A.E.N.: Spontan fällt mir dazu eine Frage ein, die ich gern stelle, wenn ich die Gender-Thematik in Kursen anspreche: "Angenommen ich wäre ein Mann oder angenommen, es käme eine gute Fee und würde mich in einen Mann verzaubern, oder..." und das würde ich Dich fragen: "Angenommen, es käme eine gute Fee, und würde Dich in eine Frau verzaubern, was würdest Du als erstes tun?" Sich diese Frage zu stellen, das würde ich gern den StudentInnen raten. Es geht bei dieser Frage darum, die eigenen Geschlechterrollen zu erweitern überall da, wo sie einengend empfunden werden.

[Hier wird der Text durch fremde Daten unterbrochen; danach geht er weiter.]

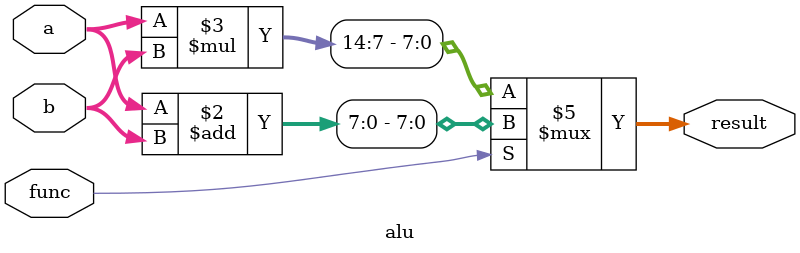
<source format=sv>
 module alu #(
     parameter datalength = 8  // n bits 
 ) (
     input logic signed[datalength-1 : 0] a, b, // ALU inputs
     input logic func,  //ALU function code
     output logic signed [datalength-1 : 0]result // ALU results
 );

 // ---------code starts here ----------------------

 // creat an n-bit adder and multiplier (2n bits)
 // and ouput n-bit result. 
logic signed [2*datalength-1 :0] ar;
always_comb begin
    // default output avoid latches
    ar = a;
    if (func)                   // if func is 1, alu does addition,                      
        begin 

            ar = a + b;         // arithmetic addition,  n+1 bit result  
            result = ar[datalength-1 : 0];

        end

    else              // if func is 0, alu does multiplication, the result would be 2n bit
        begin 

            ar = a * b;         // arithmetic mutiplication, 2n bit result
            result = ar [(2*datalength-2) : datalength - 1];
        end

 /*   else
       begin 

            ar = a;             // default
            result = ar;

        end*/
end

// creat the output, truncate [n-1:0] bi
//assign result = ar[datalength-1 : 0];
     
endmodule
</source>
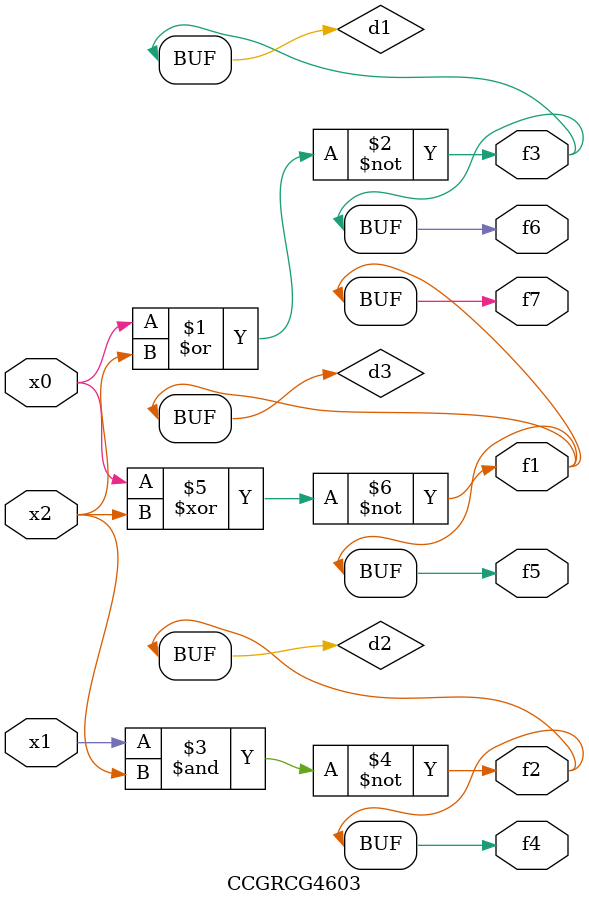
<source format=v>
module CCGRCG4603(
	input x0, x1, x2,
	output f1, f2, f3, f4, f5, f6, f7
);

	wire d1, d2, d3;

	nor (d1, x0, x2);
	nand (d2, x1, x2);
	xnor (d3, x0, x2);
	assign f1 = d3;
	assign f2 = d2;
	assign f3 = d1;
	assign f4 = d2;
	assign f5 = d3;
	assign f6 = d1;
	assign f7 = d3;
endmodule

</source>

Und es geht darum, mitzudenken aus der Sicht des anderen Geschlechts und auch nachzudenken über die eigenen Bilder, die man von dem anderen Geschlecht hat. Manche Frauen und Männer sagen: "Eine gute Fee, das wäre ja schrecklich." Und manche sagen: "Ja wenn es nur für kurze Zeit ist, dann kann ich mich auf dieses Gedankenspiel vielleicht einlassen." Also ich würde den StudentInnen raten, diese Frage auch einmal bezogen auf sich selbst und auf den eigenen beruflichen Kontext zu stellen.
Ich bin natürlich überzeugt davon, daß Gender eine Ressource für Frauen und für Männer ist. Die Frage stellt sich für jeden: "Wie kann ich diese Ressource entwickeln oder weiterentwickeln? Wie kann ich meine eigene Geschlechtszugehörigkeit wertschätzen? Und wie kann ich daran Vergnügen haben?" Für mich geht es auch darum, das Thema der Geschlechterrollen, selbst wenn es manchmal ein ärgerliches ist, nicht so verbissen zu sehen, sondern zu begreifen, daß es dabei auch um Dinge geht, die Vergnügen machen dürfen. Es muß nicht der Geschlechterkampf sein, sondern es darf auch der Geschlechtertanz sein.
H.K.: Andrea, hab herzlichen Dank, es war ein sehr schönes Gespräch!